I was having coffee today with a good friend and in the middle of our conversation, a guy stumbles over to us and begins talking.
"Hey guys, I'm a Jarhead..." he starts. The rest of it sort of goes into this indecipherable ramble.
I get it immediately. He's a panhandler and my initial reaction is to put him aside, tell him that my friend and I were in the middle of a very important conversation (we were), and that it needed to be respected. Over the years, I've found the ability to do this, and to a bit of my own chagrin, have taken way too much liberty with it. But something in his eyes stopped me. Something about him made me look for a different way. His words are still making no sense at this point and could have gone on had I let it, so instead I interject:
"What can I do for you brother? What is it that you need?"
He sort of stops and has a tinge of surprise on his face.
"Some change," he said. "I could really use it."
I nod and dig into my pocket, pull out a dollar. My friend does the same. I place it into his palm and attempt to say something meaningful, but it's really just a bunch of crap. It made so little sense that I can't even recall (or don't want to recall) the words to write them out now. A barista from the counter comes over and begins to usher the guy out.

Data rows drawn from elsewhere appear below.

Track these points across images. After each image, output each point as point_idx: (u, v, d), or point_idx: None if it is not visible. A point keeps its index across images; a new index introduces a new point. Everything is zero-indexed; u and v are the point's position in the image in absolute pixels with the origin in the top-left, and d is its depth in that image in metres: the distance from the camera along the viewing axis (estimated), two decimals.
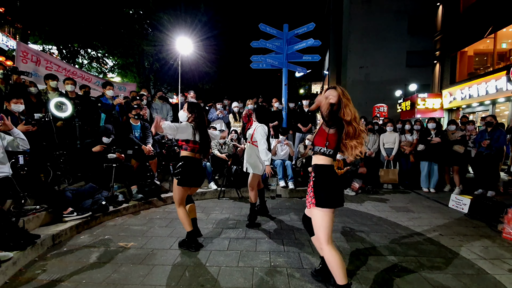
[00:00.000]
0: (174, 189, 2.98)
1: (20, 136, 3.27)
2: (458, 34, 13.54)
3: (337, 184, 2.10)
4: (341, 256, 2.03)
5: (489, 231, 3.76)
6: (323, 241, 2.04)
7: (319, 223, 2.05)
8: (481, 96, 11.58)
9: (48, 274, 2.51)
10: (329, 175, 2.08)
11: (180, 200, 2.99)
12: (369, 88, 19.06)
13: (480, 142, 5.63)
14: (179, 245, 3.14)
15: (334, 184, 2.07)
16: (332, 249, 2.02)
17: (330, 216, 2.04)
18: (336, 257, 2.00)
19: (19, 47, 6.46)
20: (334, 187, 2.06)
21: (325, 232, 2.03)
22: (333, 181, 2.07)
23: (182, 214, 3.01)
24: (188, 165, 2.94)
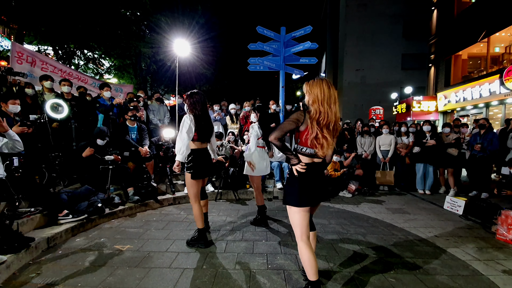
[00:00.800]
0: (188, 185, 3.10)
1: (15, 137, 3.24)
2: (452, 38, 13.72)
3: (309, 183, 2.05)
4: (313, 253, 2.07)
5: (483, 233, 3.80)
6: (297, 237, 2.07)
7: (292, 220, 2.10)
8: (475, 99, 11.73)
9: (42, 278, 2.48)
10: (301, 174, 2.03)
11: (196, 195, 3.10)
12: (365, 91, 19.22)
13: (473, 145, 5.70)
14: (187, 244, 3.20)
15: (305, 183, 2.04)
16: (306, 245, 2.03)
17: (302, 214, 2.04)
18: (308, 254, 2.02)
19: (14, 48, 6.41)
20: (305, 187, 2.03)
21: (298, 228, 2.06)
22: (304, 181, 2.03)
23: (197, 210, 3.11)
24: (196, 157, 3.07)
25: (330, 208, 4.94)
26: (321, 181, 2.14)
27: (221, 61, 17.07)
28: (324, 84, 2.00)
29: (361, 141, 6.84)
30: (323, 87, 1.99)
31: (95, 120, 5.46)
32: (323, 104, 1.96)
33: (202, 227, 3.16)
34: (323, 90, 1.97)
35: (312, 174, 2.07)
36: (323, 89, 1.98)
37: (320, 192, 2.13)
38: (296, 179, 2.04)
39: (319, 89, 1.98)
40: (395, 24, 18.76)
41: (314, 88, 2.00)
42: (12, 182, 3.19)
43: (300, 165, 2.01)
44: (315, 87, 2.00)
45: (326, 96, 1.97)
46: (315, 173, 2.09)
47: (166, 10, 12.57)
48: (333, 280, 2.51)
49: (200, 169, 3.07)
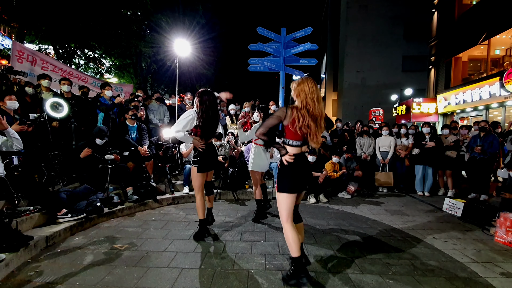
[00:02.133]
0: (193, 177, 3.32)
1: (14, 136, 3.24)
2: (452, 40, 13.74)
3: (297, 172, 2.30)
4: (297, 232, 2.33)
5: (481, 235, 3.80)
6: (284, 219, 2.34)
7: (281, 205, 2.35)
8: (475, 101, 11.73)
9: (41, 276, 2.48)
10: (290, 164, 2.27)
11: (200, 186, 3.32)
12: (365, 92, 19.26)
13: (473, 147, 5.70)
14: (194, 238, 3.38)
15: (295, 172, 2.28)
16: (291, 226, 2.31)
17: (291, 199, 2.31)
18: (293, 233, 2.29)
19: (15, 47, 6.42)
20: (295, 175, 2.28)
21: (285, 212, 2.33)
22: (293, 170, 2.28)
23: (199, 200, 3.32)
24: (202, 151, 3.25)
25: (329, 209, 4.94)
26: (307, 170, 2.41)
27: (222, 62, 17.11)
28: (309, 82, 2.24)
29: (360, 142, 6.85)
30: (308, 84, 2.22)
31: (95, 119, 5.47)
32: (309, 97, 2.19)
33: (203, 218, 3.36)
34: (308, 86, 2.21)
35: (299, 163, 2.31)
36: (308, 85, 2.21)
37: (306, 179, 2.40)
38: (286, 168, 2.29)
39: (306, 85, 2.22)
40: (396, 26, 18.82)
41: (301, 84, 2.24)
42: (11, 180, 3.20)
43: (288, 155, 2.27)
44: (302, 83, 2.24)
45: (312, 91, 2.20)
46: (301, 163, 2.33)
47: (167, 10, 12.61)
48: (331, 280, 2.51)
49: (204, 163, 3.27)
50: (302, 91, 2.21)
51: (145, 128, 5.52)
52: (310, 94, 2.19)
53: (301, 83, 2.24)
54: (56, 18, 9.42)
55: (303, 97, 2.20)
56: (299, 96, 2.23)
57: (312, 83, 2.24)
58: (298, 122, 2.16)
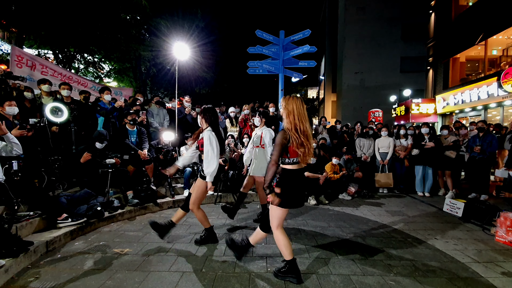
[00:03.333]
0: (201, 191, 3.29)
1: (14, 141, 3.24)
2: (450, 41, 13.80)
3: (295, 189, 2.41)
4: (288, 238, 2.51)
5: (482, 235, 3.80)
6: (274, 227, 2.49)
7: (274, 216, 2.47)
8: (473, 102, 11.77)
9: (41, 282, 2.47)
10: (287, 179, 2.38)
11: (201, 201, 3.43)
12: (364, 93, 19.32)
13: (473, 147, 5.72)
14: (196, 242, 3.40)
15: (293, 189, 2.39)
16: (281, 232, 2.48)
17: (284, 213, 2.46)
18: (284, 238, 2.47)
19: (14, 51, 6.44)
20: (293, 192, 2.39)
21: (277, 222, 2.47)
22: (292, 187, 2.39)
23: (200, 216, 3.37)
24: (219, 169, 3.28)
25: (329, 211, 4.94)
26: (302, 188, 2.49)
27: (221, 65, 17.13)
28: (298, 101, 2.33)
29: (360, 143, 6.86)
30: (298, 103, 2.31)
31: (94, 123, 5.47)
32: (297, 117, 2.28)
33: (209, 226, 3.43)
34: (298, 106, 2.30)
35: (296, 180, 2.40)
36: (298, 105, 2.31)
37: (301, 197, 2.50)
38: (284, 186, 2.36)
39: (295, 105, 2.31)
40: (394, 27, 18.92)
41: (290, 104, 2.32)
42: (11, 185, 3.19)
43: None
44: (291, 103, 2.31)
45: (300, 111, 2.30)
46: (298, 179, 2.42)
47: (166, 14, 12.66)
48: (332, 282, 2.50)
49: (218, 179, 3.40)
50: (290, 113, 2.29)
51: (145, 132, 5.52)
52: (298, 115, 2.28)
53: (288, 103, 2.32)
54: (55, 22, 9.45)
55: (292, 119, 2.29)
56: (289, 117, 2.31)
57: (300, 102, 2.32)
58: (295, 142, 2.25)
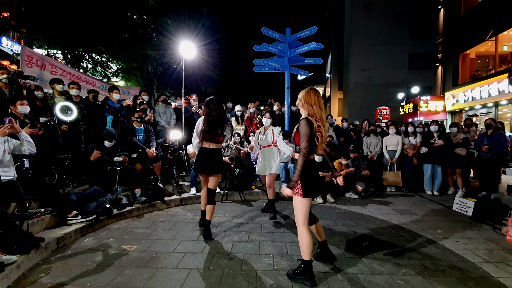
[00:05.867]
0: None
1: (27, 139, 3.31)
2: (459, 37, 13.53)
3: (315, 177, 2.49)
4: (311, 237, 2.44)
5: (493, 234, 3.73)
6: (300, 223, 2.43)
7: (299, 209, 2.43)
8: (483, 99, 11.54)
9: (52, 278, 2.52)
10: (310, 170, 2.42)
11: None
12: (371, 91, 19.10)
13: (481, 145, 5.60)
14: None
15: (314, 177, 2.45)
16: (306, 230, 2.42)
17: (307, 204, 2.42)
18: (308, 237, 2.40)
19: (24, 52, 6.55)
20: (311, 180, 2.42)
21: (303, 216, 2.43)
22: (313, 175, 2.44)
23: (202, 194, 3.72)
24: (198, 154, 3.50)
25: (336, 210, 4.91)
26: (318, 175, 2.59)
27: (227, 63, 17.13)
28: (317, 93, 2.47)
29: (367, 141, 6.79)
30: (316, 94, 2.44)
31: (103, 122, 5.54)
32: (315, 105, 2.39)
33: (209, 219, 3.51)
34: (316, 97, 2.42)
35: (314, 169, 2.49)
36: (316, 96, 2.42)
37: (320, 184, 2.61)
38: (305, 176, 2.36)
39: (313, 96, 2.42)
40: (401, 24, 18.62)
41: (309, 95, 2.43)
42: (22, 183, 3.26)
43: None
44: (310, 95, 2.43)
45: (318, 101, 2.42)
46: (316, 168, 2.52)
47: (172, 13, 12.70)
48: (340, 281, 2.49)
49: (197, 165, 3.50)
50: (315, 104, 2.39)
51: (152, 130, 5.58)
52: (317, 103, 2.41)
53: (309, 94, 2.43)
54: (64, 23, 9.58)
55: (310, 108, 2.40)
56: (308, 106, 2.41)
57: (317, 93, 2.46)
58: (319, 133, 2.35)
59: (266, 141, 4.31)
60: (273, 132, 4.26)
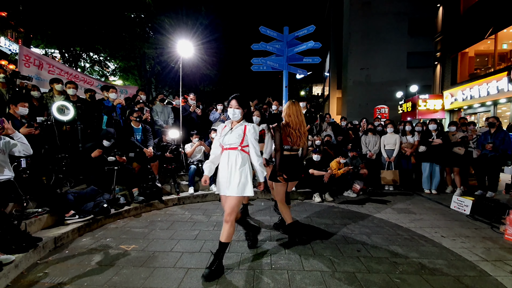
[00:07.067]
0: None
1: (22, 140, 3.28)
2: (458, 35, 13.55)
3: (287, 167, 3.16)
4: (288, 209, 3.34)
5: (491, 233, 3.74)
6: (279, 200, 3.31)
7: (276, 190, 3.30)
8: (482, 97, 11.56)
9: (50, 277, 2.52)
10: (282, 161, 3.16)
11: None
12: (370, 90, 19.08)
13: (484, 144, 5.59)
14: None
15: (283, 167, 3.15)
16: (284, 205, 3.31)
17: (282, 187, 3.25)
18: (286, 209, 3.32)
19: (22, 51, 6.52)
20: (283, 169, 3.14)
21: (280, 195, 3.28)
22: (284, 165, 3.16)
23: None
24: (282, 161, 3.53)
25: (334, 208, 4.92)
26: (295, 167, 3.25)
27: (225, 62, 17.10)
28: (296, 105, 3.21)
29: (365, 140, 6.79)
30: (294, 106, 3.18)
31: (100, 121, 5.52)
32: (292, 115, 3.15)
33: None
34: (294, 108, 3.17)
35: (289, 161, 3.19)
36: (294, 107, 3.17)
37: (294, 173, 3.26)
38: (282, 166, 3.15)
39: (292, 108, 3.17)
40: (400, 22, 18.59)
41: (289, 108, 3.19)
42: (20, 183, 3.25)
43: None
44: (290, 107, 3.18)
45: (293, 110, 3.16)
46: (291, 161, 3.21)
47: (170, 12, 12.66)
48: (338, 280, 2.50)
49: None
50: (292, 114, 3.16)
51: (150, 130, 5.56)
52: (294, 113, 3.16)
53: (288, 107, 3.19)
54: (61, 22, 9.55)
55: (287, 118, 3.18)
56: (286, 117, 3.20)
57: (296, 106, 3.19)
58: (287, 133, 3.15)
59: (231, 140, 2.69)
60: (245, 129, 2.68)
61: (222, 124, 2.90)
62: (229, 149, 2.69)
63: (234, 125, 2.74)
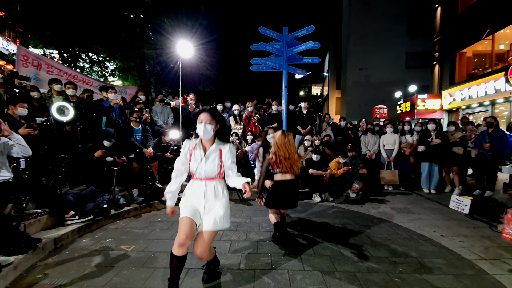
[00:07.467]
0: None
1: (20, 142, 3.23)
2: (456, 36, 13.60)
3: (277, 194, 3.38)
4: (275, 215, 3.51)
5: (489, 232, 3.76)
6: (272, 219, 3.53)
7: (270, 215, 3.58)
8: (480, 97, 11.61)
9: (49, 279, 2.52)
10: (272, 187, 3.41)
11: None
12: (369, 90, 19.13)
13: (482, 143, 5.61)
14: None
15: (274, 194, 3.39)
16: (275, 215, 3.52)
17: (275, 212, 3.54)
18: (275, 217, 3.49)
19: (20, 51, 6.51)
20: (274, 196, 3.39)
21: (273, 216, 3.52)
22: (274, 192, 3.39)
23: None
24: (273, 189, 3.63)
25: (334, 208, 4.93)
26: (289, 194, 3.39)
27: (224, 62, 17.10)
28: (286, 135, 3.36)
29: (365, 140, 6.81)
30: (284, 137, 3.34)
31: (99, 122, 5.51)
32: (280, 147, 3.30)
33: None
34: (281, 139, 3.32)
35: (281, 188, 3.35)
36: (283, 138, 3.33)
37: (286, 201, 3.44)
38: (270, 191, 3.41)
39: (281, 139, 3.33)
40: (399, 23, 18.66)
41: (278, 139, 3.35)
42: (19, 184, 3.24)
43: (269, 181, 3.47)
44: (279, 138, 3.34)
45: (283, 142, 3.31)
46: (284, 188, 3.35)
47: (170, 12, 12.65)
48: (338, 279, 2.50)
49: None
50: (280, 145, 3.31)
51: (150, 130, 5.56)
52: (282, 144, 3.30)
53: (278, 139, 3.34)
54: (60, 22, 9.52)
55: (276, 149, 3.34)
56: (274, 146, 3.38)
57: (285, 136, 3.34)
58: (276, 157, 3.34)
59: (207, 170, 2.24)
60: (221, 155, 2.26)
61: (189, 142, 2.30)
62: (205, 179, 2.26)
63: (206, 148, 2.25)
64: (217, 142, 2.27)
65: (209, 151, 2.22)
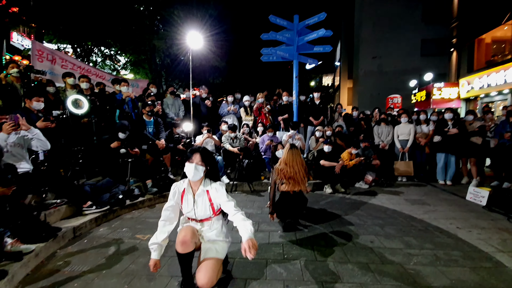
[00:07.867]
0: None
1: (39, 137, 3.34)
2: (475, 21, 12.97)
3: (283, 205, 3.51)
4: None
5: (507, 224, 3.65)
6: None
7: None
8: (499, 85, 11.14)
9: (69, 266, 2.62)
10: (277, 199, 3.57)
11: None
12: (382, 79, 18.66)
13: (502, 133, 5.40)
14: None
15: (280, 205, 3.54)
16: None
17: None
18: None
19: (35, 46, 6.63)
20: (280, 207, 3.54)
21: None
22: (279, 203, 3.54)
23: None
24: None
25: (346, 199, 4.89)
26: (295, 205, 3.48)
27: (234, 53, 16.95)
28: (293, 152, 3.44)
29: (378, 130, 6.66)
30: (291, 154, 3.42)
31: (113, 115, 5.60)
32: (287, 164, 3.39)
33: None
34: (289, 157, 3.40)
35: (287, 198, 3.45)
36: (291, 155, 3.40)
37: (291, 212, 3.50)
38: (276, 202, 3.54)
39: (287, 155, 3.42)
40: (414, 9, 17.97)
41: (286, 156, 3.43)
42: (38, 175, 3.35)
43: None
44: (286, 155, 3.43)
45: (290, 160, 3.38)
46: (290, 198, 3.45)
47: (179, 3, 12.57)
48: (351, 271, 2.50)
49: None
50: (286, 161, 3.40)
51: (162, 122, 5.62)
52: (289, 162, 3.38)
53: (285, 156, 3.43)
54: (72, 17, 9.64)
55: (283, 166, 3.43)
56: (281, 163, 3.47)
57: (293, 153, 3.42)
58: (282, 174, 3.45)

"C'mon man, you can't come in here. No panhandling." He starts to drag the man away. I catch the last part of what the guy says in protest.
"...I just want to be around them," he pleads.
Again, had it been a few years ago, that would have been the end of it. Problem solved. I go on about my day, go on about my conversation. Distraction handled. But something about it felt off. I wanted my life to be different. At first, I thought to say to the barista that he wasn't bothering us, but I understood his position too. It's his job to maintain the café, let the patrons enjoy their coffee. I try to think of the next best thing.
"I'll walk him out," I say. The barista nods and let's go of his arm.
I take the guy out and lean over to him.
"What is it you wanted to say to me?" I asked.
"Okay. I'm not gonna lie to you," he starts. "Because there's no point in lying. Telling one lie just means you gotta cover it up with another."
I give a small smirk and nod.
"I just need a beer right now," he says.
I look back into his eyes again and I'm immediately reminded of this word I learned in Brazil. If you ever visit an indigenous tribe in the Amazon (or at least the same ones I have), you will often hear people call you this word: "Txai". It means something more than "Brother" or "Sister". It means "I am another you. You are another me." This is something they used in the movie Avatar and the meaning is profound. Think about it. If we went about life looking at everyone as another version of us, we wouldn't think of the homeless as degenerate low-lifes who can't get their shit together. We wouldn't think that they're lazy, or 'just not trying hard enough', or that overcoming alcoholism is as easy as simply stopping. We might, instead, think that if just one part of our life was different, we'd be right where they are. Maybe if we were born in a different crib or had something done to us when we were children. Maybe something completely out of our control happened at a time when we were not protected. Sure, everyone does need to be accountable for their choices despite the circumstance, but it might also make the world look a bit different. Instead of castigating or criticizing, maybe we'd try understanding and giving compassion, because giving compassion to others is giving compassion to ourselves. Who knows.
We both sort of chuckle. I tell him I appreciate his honesty. I reach into my pocket and pull out a $5 bill. I think about all the things I've heard about giving money to panhandlers, drunks especially. It really only enables the problem and can very much make it worse. But there are other things to consider too. The temperature has been in the 30s these past few days in Seattle. It was pouring rain at the time. I figure maybe the liquor would keep him warm. I dunno. Maybe it was the wrong thing to do, but it was what I did.
He smiles and sort of pats me on the back. I try to say something else to him. I want to say something along the lines of, "You can always use it for something better," or "There's always another choice," but I can't get the words out. It's probably because I have no idea what it feels like to be this dude and it would be kind of asshole-pretentious of me to tell him what to do with his life. Instead all I can muster is pounding myself in the chest. He sort of looks at me quizzically. I pound once more.
"Oh, uh, hit myself?" he asks. "Right here?" He hits himself way harder than what made me comfortable.
I sort of cringe and shake my head, think about how much of an idiot I must have looked like. I don't even really know what I'm trying to say, so I just pound again.
"Oh! The heart!" he laughs. "You're alright man."
I stand there for a moment as he walks away. A dumb smile comes across my face. The funny thing is that people might read this story and think I did something for the guy, but in reality, he did way more for me.